### Exercise goal
Using the listing below, keep only the lines with the word "reading" and copy them.

### Material for the task
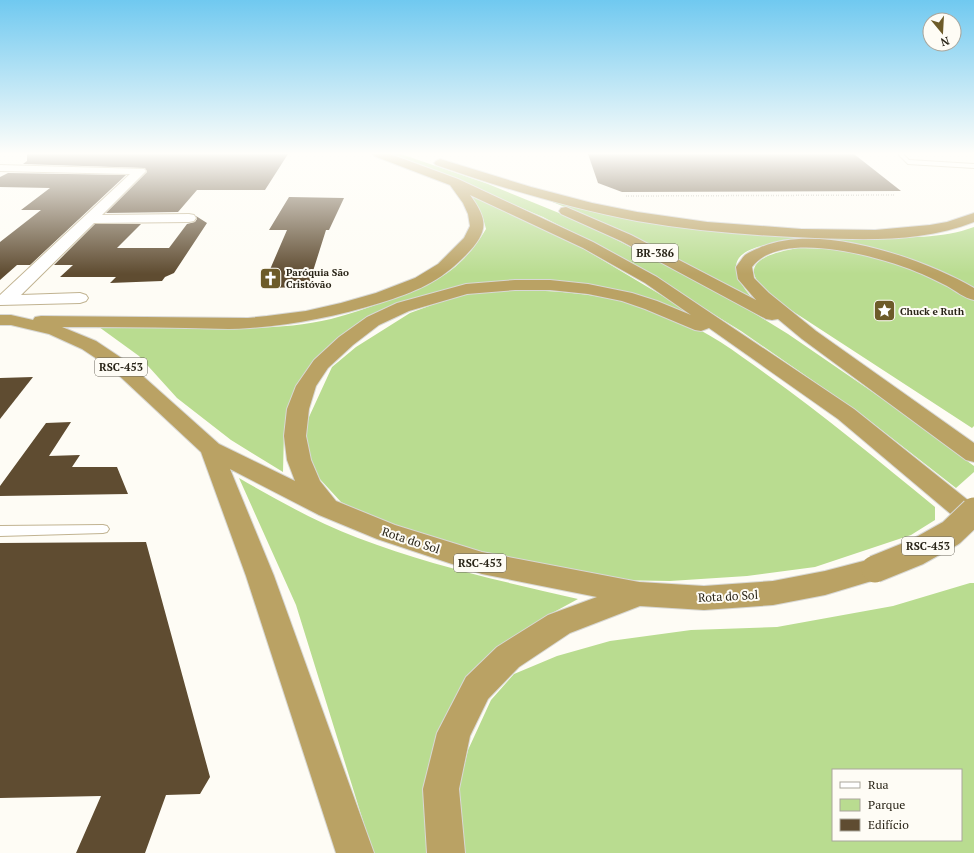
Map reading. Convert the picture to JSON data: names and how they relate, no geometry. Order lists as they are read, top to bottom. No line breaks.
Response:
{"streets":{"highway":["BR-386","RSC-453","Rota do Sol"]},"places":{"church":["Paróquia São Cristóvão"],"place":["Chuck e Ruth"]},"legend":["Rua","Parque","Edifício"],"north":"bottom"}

* * *

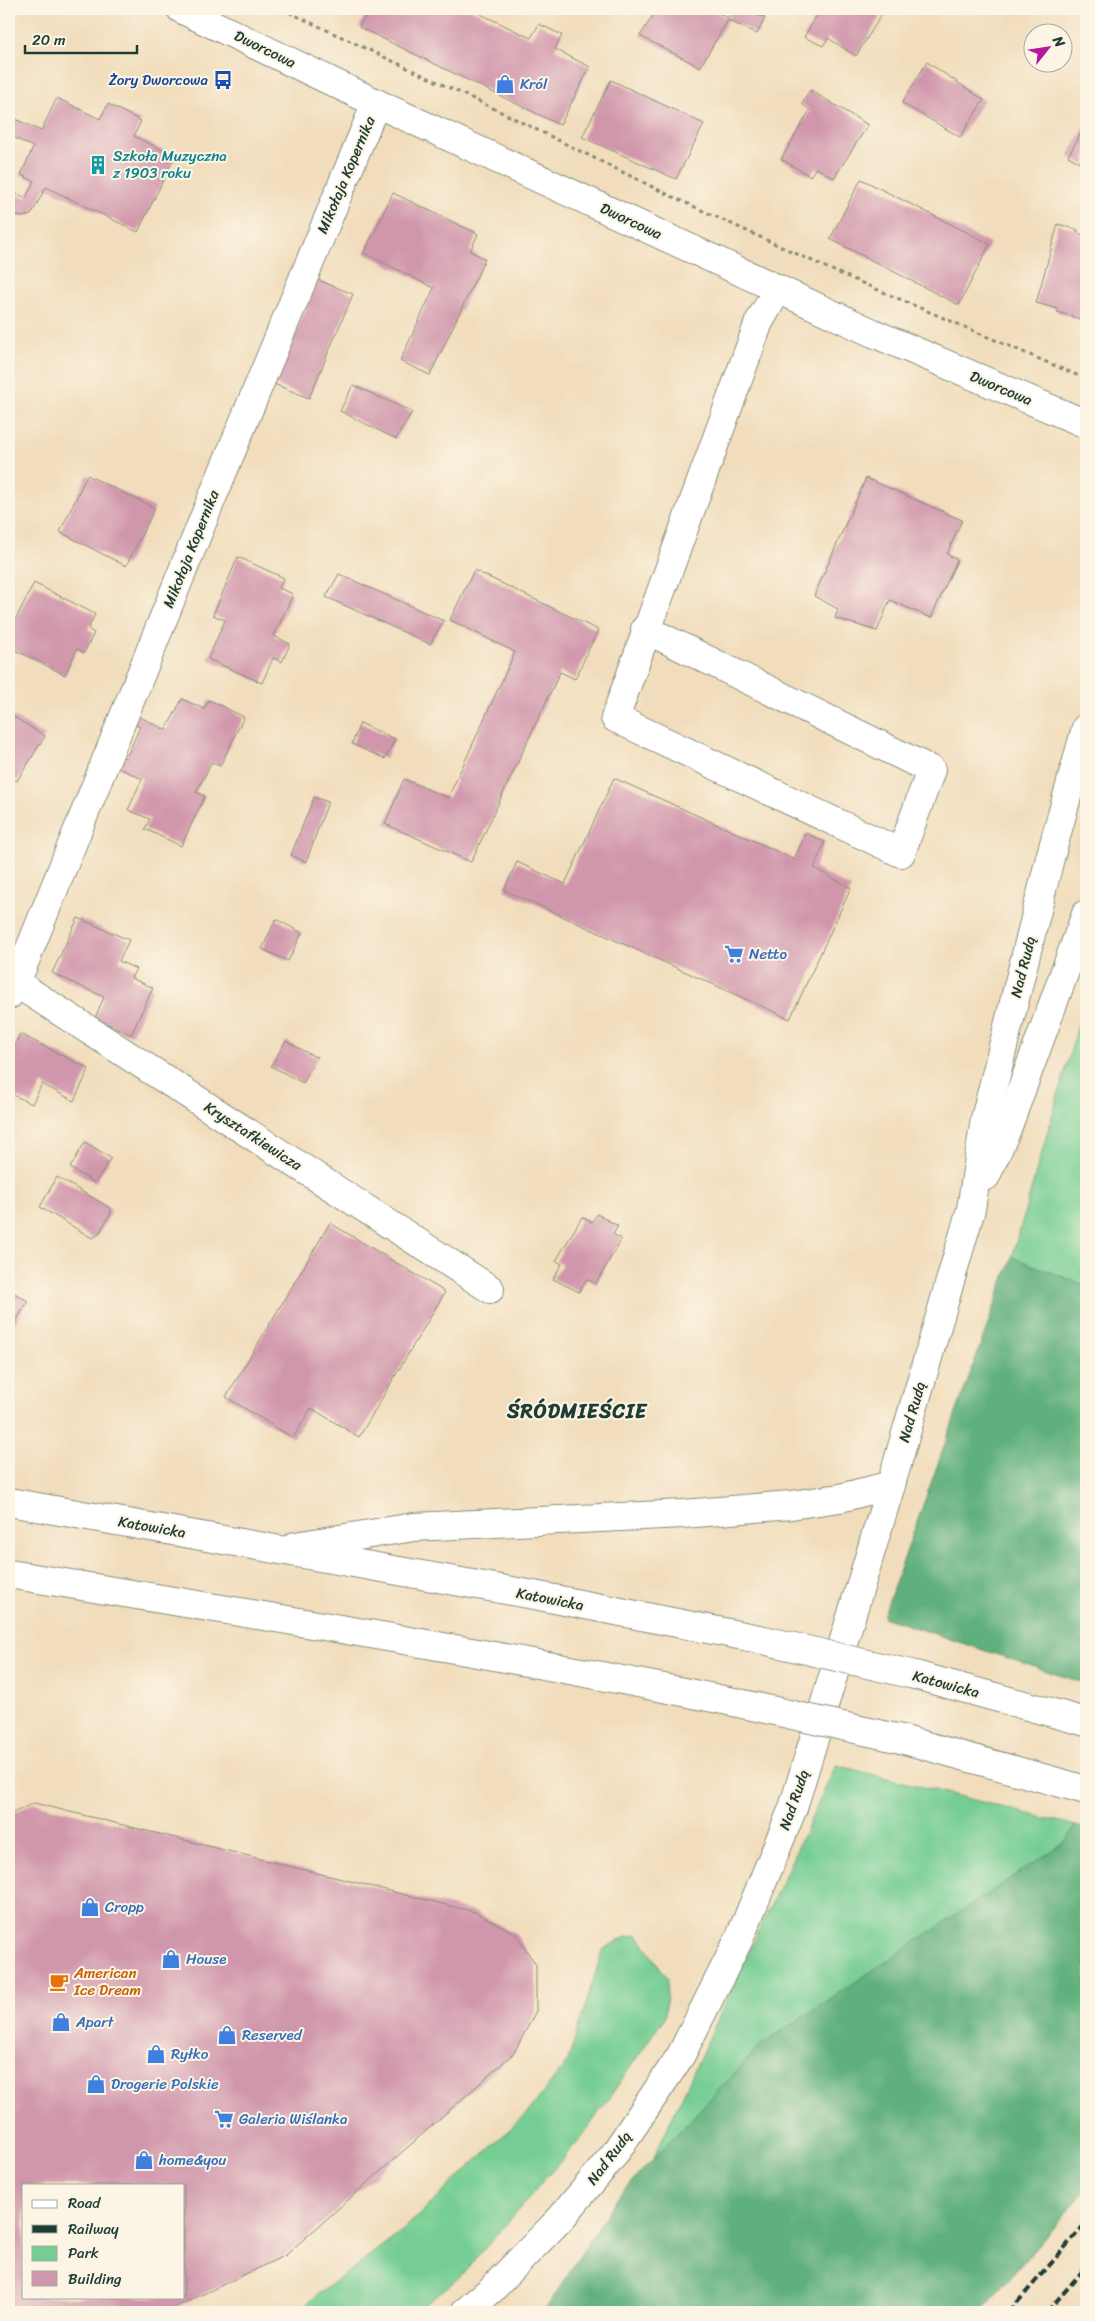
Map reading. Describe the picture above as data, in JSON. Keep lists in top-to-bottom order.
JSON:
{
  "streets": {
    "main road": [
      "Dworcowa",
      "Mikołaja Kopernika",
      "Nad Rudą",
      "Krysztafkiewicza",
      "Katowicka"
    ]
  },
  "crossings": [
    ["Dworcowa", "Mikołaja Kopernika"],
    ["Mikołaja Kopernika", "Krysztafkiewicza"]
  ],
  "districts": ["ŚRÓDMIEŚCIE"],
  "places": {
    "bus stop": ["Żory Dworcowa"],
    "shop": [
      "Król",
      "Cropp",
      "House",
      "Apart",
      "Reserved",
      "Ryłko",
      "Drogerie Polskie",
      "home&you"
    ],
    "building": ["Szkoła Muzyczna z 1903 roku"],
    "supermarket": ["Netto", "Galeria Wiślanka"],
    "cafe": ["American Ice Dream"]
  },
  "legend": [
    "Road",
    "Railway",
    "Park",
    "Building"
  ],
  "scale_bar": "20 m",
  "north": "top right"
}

### Solution below
Map reading. Convert the picture to JSON data: names and how they relate, no geometry. Order lists as they are read, top to bottom. No line breaks.
Map reading. Describe the picture above as data, in JSON. Keep lists in top-to-bottom order.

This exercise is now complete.